One year later and one year older, the annual sojourn to the storied Camp Perry in Port Clinton, Ohio had concluded. Yet another memorable experience that reaffirms the responsibility that we all have as citizens to exercise our God-given rights, and to preserve, protect and defend the nation and our way of life.
What is newsworthy is what did not happen during the many weeks that the facility was packed with small arms of all descriptions: smallbore rifle, black powder rifles, pistols and of course the favorite scapegoat of the liberals – the Service Rifle. Popularly vilified as the root of all social evils, this fine instrument that protects our life and liberty was present in the thousands.

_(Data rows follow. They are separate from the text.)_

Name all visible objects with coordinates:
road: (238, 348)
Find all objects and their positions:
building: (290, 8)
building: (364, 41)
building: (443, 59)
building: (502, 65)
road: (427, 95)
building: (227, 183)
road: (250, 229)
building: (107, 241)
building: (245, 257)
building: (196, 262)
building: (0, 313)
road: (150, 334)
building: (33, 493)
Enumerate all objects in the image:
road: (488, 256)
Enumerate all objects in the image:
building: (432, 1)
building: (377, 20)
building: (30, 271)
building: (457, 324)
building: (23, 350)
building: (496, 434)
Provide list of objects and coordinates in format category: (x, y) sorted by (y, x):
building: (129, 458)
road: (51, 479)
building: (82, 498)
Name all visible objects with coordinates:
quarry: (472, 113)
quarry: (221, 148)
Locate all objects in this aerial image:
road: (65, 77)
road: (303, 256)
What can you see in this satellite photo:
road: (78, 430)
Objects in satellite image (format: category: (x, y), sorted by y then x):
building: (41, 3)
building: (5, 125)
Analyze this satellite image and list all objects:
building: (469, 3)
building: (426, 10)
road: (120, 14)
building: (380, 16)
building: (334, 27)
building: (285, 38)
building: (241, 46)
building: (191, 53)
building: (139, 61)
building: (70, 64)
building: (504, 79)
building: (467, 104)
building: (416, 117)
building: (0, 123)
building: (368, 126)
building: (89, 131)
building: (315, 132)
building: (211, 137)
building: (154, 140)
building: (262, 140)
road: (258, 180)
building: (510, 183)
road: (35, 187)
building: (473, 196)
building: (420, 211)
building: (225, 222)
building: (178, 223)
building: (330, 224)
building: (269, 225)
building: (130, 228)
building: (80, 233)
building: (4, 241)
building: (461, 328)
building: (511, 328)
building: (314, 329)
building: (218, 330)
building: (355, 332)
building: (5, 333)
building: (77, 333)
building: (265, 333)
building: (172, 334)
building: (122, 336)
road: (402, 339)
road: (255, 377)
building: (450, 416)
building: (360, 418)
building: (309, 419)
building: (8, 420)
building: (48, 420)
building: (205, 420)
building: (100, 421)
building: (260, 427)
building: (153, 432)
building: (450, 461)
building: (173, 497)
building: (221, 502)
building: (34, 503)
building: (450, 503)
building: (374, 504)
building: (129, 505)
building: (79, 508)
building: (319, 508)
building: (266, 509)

However, there was no elevated police presence, no riot gear, nor tear gas present. What the left assigns to the presence of firearms – carnage, mayhem, bloodshed and unruly mobs - never materialized. Quite the opposite occurred. I suspect that crime is actually lower than usual – which is probably fairly low to begin with – during the entire time the shooting sports are taking place. Millions of rounds were fired and no one was injured. Should there be something wrong?
What this underscores is the self-discipline, self-policing conduct of all participants involved. What will never be acknowledged by those clamoring for yet more gun control laws is that it is the individual who is responsible for his or her own conduct – not the instrument of choice. In the “Age of Blame” where there is always someone or something at fault – those engaged in the shooting sports are willing and expected to be answerable for themselves alone.
In the general demographic one can sadly conclude that we are no longer a nation of riflemen. But as long as there are those willing to display the necessary skill and dedication to engage in the shooting disciplines you will find solid citizens who reflect the values that this country was founded upon. Personal responsibility and accountability are a way of life.
I tip my hat to those fellow participants – regular folks from around the nation and world – who firmly believe in the right to keep and bear arms. Many are the same men and women who are currently serving our country and keeping us “safe from all enemies, foreign and domestic." Not the sinister, recluse loners the media portrays us to be, but everyday Americans passionate about exercising their rights affirmed by our Declaration and Bill of Rights.
Another successful trip to the shores of Lake Erie. Since nothing untoward happened it is therefore not newsworthy to the media types, and went unnoticed. Perhaps that is for the best, for what most shooters ultimately want is to just be left unfettered to engage in a very rewarding endeavor. Only those who fear citizen-soldiers that cultivate such skills would want to infringe the practice and possession of these same instruments.